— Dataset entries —
--------------------

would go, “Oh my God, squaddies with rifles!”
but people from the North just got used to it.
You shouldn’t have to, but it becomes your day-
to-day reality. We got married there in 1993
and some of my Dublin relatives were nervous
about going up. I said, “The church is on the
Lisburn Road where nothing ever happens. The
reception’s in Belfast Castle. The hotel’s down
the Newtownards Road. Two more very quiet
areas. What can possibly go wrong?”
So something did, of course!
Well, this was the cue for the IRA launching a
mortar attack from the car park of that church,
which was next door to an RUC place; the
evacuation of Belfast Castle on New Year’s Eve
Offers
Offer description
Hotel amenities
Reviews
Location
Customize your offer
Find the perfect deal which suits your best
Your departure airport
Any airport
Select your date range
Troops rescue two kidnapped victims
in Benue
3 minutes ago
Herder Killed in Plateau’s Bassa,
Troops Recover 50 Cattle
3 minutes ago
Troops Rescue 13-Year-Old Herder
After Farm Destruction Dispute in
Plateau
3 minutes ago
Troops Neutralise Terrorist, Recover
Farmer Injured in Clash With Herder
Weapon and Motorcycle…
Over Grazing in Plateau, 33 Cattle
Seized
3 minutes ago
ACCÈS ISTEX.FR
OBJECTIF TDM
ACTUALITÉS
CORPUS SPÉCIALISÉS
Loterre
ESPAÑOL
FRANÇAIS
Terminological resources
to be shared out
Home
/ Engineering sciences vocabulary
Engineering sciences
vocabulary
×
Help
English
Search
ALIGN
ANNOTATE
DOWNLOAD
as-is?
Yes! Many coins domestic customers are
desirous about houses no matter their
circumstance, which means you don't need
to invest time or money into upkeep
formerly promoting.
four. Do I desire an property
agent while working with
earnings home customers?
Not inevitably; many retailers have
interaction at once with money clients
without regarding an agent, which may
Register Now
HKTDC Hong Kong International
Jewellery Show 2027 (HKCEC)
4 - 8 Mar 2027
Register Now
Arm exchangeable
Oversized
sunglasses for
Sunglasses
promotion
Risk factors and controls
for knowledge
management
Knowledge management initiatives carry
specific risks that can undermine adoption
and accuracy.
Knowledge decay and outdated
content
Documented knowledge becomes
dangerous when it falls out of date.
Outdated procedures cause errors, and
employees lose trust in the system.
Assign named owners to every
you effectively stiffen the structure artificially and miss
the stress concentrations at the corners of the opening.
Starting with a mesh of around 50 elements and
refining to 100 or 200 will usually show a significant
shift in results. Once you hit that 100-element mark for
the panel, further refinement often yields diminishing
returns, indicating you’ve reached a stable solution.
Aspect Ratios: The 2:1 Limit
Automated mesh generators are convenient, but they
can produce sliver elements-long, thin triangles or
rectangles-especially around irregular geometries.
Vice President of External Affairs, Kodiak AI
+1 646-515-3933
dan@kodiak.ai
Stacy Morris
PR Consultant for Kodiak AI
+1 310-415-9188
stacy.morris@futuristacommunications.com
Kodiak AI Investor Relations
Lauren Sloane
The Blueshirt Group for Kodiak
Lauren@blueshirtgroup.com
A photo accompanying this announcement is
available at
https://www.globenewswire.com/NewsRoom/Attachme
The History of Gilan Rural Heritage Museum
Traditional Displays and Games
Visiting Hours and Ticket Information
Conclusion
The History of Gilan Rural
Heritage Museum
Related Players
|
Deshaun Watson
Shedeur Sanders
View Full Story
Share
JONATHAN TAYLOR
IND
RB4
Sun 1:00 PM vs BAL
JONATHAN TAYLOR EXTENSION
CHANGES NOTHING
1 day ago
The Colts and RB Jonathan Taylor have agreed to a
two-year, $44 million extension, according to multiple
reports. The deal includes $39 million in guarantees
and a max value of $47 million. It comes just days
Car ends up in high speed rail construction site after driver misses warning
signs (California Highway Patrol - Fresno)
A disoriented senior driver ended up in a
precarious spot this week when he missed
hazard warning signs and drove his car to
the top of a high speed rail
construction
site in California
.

--------------------

Go through the records and gather the lines that hold "Plateau".

— Answer for the task —
Herder Killed in Plateau’s Bassa,
Plateau
Over Grazing in Plateau, 33 Cattle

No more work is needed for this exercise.